◆ **SUPPLIED PASSAGE**
This summer will be a huge disappointment for millions of Chinese university and college graduates. After spending a fortune, usually of their parents’ money, on school fees, and years of hard work, most of them will not even find a job.

A number of Chinese government departments acknowledged this fact last month. A report by the National Development and Reform Commission, the former central planner, warned that China faces serious challenges this year because there will be no work for 60 percent of the 4.13 million new graduates. Only 1.6 million jobs will be available for them—down 22 percent from the previous year. In addition, many of the 2005 graduates still have not found work.

Zhang Xiaojian, vice minister of labour and social security, told the official Xinhua news agency on May 7: “It is hard to create new jobs in large numbers due to surplus production capacity, more trade frictions and revaluation of the yuan. As a result, it will be less easy to tackle employment pressure.”

For millions of students, the likelihood of being unemployed or forced to accept low-paid work is only going to increase in coming years.

Last year, 5.04 million students were enrolled in universities and colleges—4.7 times more than in 1998. The number of students in higher educational institutions reached 23 million—the highest total in the world. Without any improvement expected in the labour market in coming years, most students will fall into the ranks of China’s highly exploited working class.

Those who find work are confronting low wages. A government survey reported that in 2005, the average monthly salaries of employed graduates grew to just 1,588 yuan ($US198) from 1551 yuan ($194) in 2003. Meanwhile, the cost of living has risen far more quickly, so real wages declined or stagnated.

◆ **SUPPLIED MATERIAL**
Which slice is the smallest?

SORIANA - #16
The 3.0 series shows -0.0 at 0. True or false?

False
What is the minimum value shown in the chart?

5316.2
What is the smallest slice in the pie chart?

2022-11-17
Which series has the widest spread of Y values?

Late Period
* * *
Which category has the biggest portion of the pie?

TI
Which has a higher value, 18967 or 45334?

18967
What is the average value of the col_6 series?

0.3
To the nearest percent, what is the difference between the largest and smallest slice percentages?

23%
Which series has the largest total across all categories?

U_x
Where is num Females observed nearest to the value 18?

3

◆ **WORK INSTRUCTION A**
Transcribe the records exactly, everything from the line containing "Which slice is the smallest?" down to the line containing "Late Period", both of those lines included.
◆ **WORK INSTRUCTION B**
Pick up the text on Chinese graduate unemployment after its last sentence and keep writing.

◆ **ANSWER AREA A**
Which slice is the smallest?

SORIANA - #16
The 3.0 series shows -0.0 at 0. True or false?

False
What is the minimum value shown in the chart?

5316.2
What is the smallest slice in the pie chart?

2022-11-17
Which series has the widest spread of Y values?

Late Period

◆ **ANSWER AREA B**
An article by China Daily on May 9 drew attention to the desperate plight of new graduates: spending almost every day looking for employment with little time for sleep, while their parents were financially drained. “As students on whom families pin high hopes, none feel at ease ending years of admirable university study and life by returning home jobless,” it said.

Zhang Yue, who graduated from the Central University of Finance and Economics last July, said he had sent hundreds of applications and participated in many jobs fairs in Beijing, Shanghai and other cities. But he had received few replies.

“Because of the media coverage, I had expected difficulty in job hunting, but I never anticipated that it would be this difficult. Only a very few recruiting units gave me interview notices,” Zhang said. A private company in Beijing offered him a monthly salary of less than 1,500 yuan ($185) and Zhang was extremely disappointed.

Zhang’s situation is typical for millions of college students. He comes from a rural family in Anhui province whose income is just a few thousand yuan a year. When he was admitted to university in 2002, his family had to borrow money to pay the 10,000 yuan ($1,250) in tuition fees and other costs.

“With a salary that low in the capital, I feel I cannot even meet my minimal daily expenses, not to mention repay my parents for their support and pay off the huge amount of my bank loans,” Zhang told China Daily.

“Knowledge on sale”

The introduction of user-pay systems in public education, along with housing and health care, has kept the children of millions of workers and peasants out of higher education. Even those who manage to get to university and complete degrees often find themselves losing out amid the cut-throat competition. China is essentially functioning as a vast reserve army of cheap labour for global capital, to help drive down wages around the world in every sphere of work.

A May 14 Financial Times article commented on the huge potential pool of cheap and educated labour in China and India. “Western students clever enough to succeed in science or engineering are clever enough to know they will compete against growing global armies of educated rivals trained to work hard for less. Alarmists might decry this competition as ‘cognitive sweatshops’. Pragmatists see the contest as a buyer’s market in brains.”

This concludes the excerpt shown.